En relación a la situación de América Latina en materia de seguridad, y más específicamente en lo relativo a criminalidad, he aquí cuatro países que merecen una especial mención.

 

Colombia

Alijo de cocaína incautado por las autoridades colombianas. AFP/Getty Images
Alijo de cocaína incautado por las autoridades colombianas. AFP/Getty Images

De acuerdo al último informe anual de la Oficina de Naciones Unidas contra la Droga y el Delito (UNODC), en 2014 Colombia volvió a erigirse en el primer productor mundial de coca ilegal, desplazando de ese lugar a Perú, pasando de 48.000 a 69.000 hectáreas cultivadas, lo cual supone un incremento interanual del 44%; mensurando la producción de cocaína en términos de volumen, el salto fue de 290 a 442 toneladas métricas. En sentido inverso, las plantaciones en suelo peruano disminuyeron un 14% en el mencionado lapso, pasando de casi 50.000 a unas 43.000 hectáreas, mientras la cocaína producida caía de 310 a 270 toneladas métricas.

Al momento de redactarse este breve informe, aun no se había consolidado una explicación para el enorme salto productivo colombiano, que gozara del consenso de los especialistas. En este sentido, un motivo plausible podría radicar en el abandono de las fumigaciones aéreas de cultivos, debido al coste político que ocasionaban tanto en el país como en el exterior, y su sustitución por programas de erradicación manual  que son de implementación lenta, máxime en territorios todavía controlados por las insurgentes Fuerzas Armadas Revolucionarias de Colombia (FARC). El repunte de las plantaciones de coca y la producción de cocaína han puesto en discusión la eficacia de las estrategias sostenidas durante los últimos 15 años, desde que se lanzó el llamado Plan Colombia con apoyo financiero estadounidense, que desde ese momento hasta hoy desembolsó 10.000 millones de dólares en estos menesteres.

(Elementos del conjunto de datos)
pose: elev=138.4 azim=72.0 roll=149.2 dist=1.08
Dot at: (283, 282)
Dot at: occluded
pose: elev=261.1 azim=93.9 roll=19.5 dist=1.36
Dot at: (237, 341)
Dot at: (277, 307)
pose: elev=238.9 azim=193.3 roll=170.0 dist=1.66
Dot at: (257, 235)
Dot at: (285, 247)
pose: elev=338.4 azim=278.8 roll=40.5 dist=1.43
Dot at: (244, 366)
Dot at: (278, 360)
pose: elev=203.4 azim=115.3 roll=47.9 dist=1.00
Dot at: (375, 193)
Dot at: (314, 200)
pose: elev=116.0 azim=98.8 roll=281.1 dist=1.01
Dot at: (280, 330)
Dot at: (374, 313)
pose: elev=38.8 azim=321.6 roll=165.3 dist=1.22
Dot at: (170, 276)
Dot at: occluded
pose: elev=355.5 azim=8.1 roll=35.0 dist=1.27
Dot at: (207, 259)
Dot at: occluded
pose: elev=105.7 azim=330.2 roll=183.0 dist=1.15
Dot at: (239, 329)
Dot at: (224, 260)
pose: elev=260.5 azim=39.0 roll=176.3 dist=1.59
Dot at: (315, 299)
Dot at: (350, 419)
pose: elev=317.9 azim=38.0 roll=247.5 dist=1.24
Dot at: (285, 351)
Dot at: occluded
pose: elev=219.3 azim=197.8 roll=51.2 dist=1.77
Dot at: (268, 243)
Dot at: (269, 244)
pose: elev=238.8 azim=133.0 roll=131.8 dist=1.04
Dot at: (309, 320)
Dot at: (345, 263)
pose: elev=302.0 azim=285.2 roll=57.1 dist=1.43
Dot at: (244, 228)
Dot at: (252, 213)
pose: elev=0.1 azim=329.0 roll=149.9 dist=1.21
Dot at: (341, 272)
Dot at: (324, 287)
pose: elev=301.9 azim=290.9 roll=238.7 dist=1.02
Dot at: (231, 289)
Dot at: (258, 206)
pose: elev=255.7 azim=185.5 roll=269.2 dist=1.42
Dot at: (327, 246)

Tarea escrita.
Escribe la continuación del texto sobre la seguridad en América Latina a partir de su última oración. Los datos son un material independiente del texto.

Ejercicio resuelto.
Incluso, según la revista Foreign Policy, en círculos políticos de Washington se estima que plantaciones y producciones podrían aumentar todavía más, en la medida en que las negociaciones de paz entre las FARC y el Ejecutivo colombiano prosperen, pues importantes sectores del grupo guerrillero podrían negarse a deponer las armas, volcándose decididamente a las actividades del narcotráfico. He aquí un enorme riesgo, el de la aparición de una nueva oleada de bandas criminales o bacrims, tal cual aconteció en épocas del ex presidente colombiano Álvaro Uribe con el abandono de la lucha armada y la desmovilización de los grupos paramilitares organizados en las Autodefensas Unidas de Colombia (AUC).

 

Venezuela

La policía venezolana registra en busca de drogas y armas a un grupo de hombres. Geraldo Caso/AFP/Getty Images
La policía venezolana registra en busca de drogas y armas a un grupo de hombres. Geraldo Caso/AFP/Getty Images

Caracas ocupa el segundo lugar mundial en materia de violencia urbana, en términos porcentuales, y el primer puesto en términos absolutos. Esa posición, lejos de ser aislada, refleja el estado general de seguridad que atraviesa Venezuela. Según un informe reciente del independiente Observatorio Nacional de Violencia (ONV), los homicidios registrados en el país treparon de 8.000 en 2000 a casi 25.000 en 2014, incrementándose la cifra en un millar cada ejercicio anual y resultando en un total de más de 213.000 personas asesinadas en ese lapso.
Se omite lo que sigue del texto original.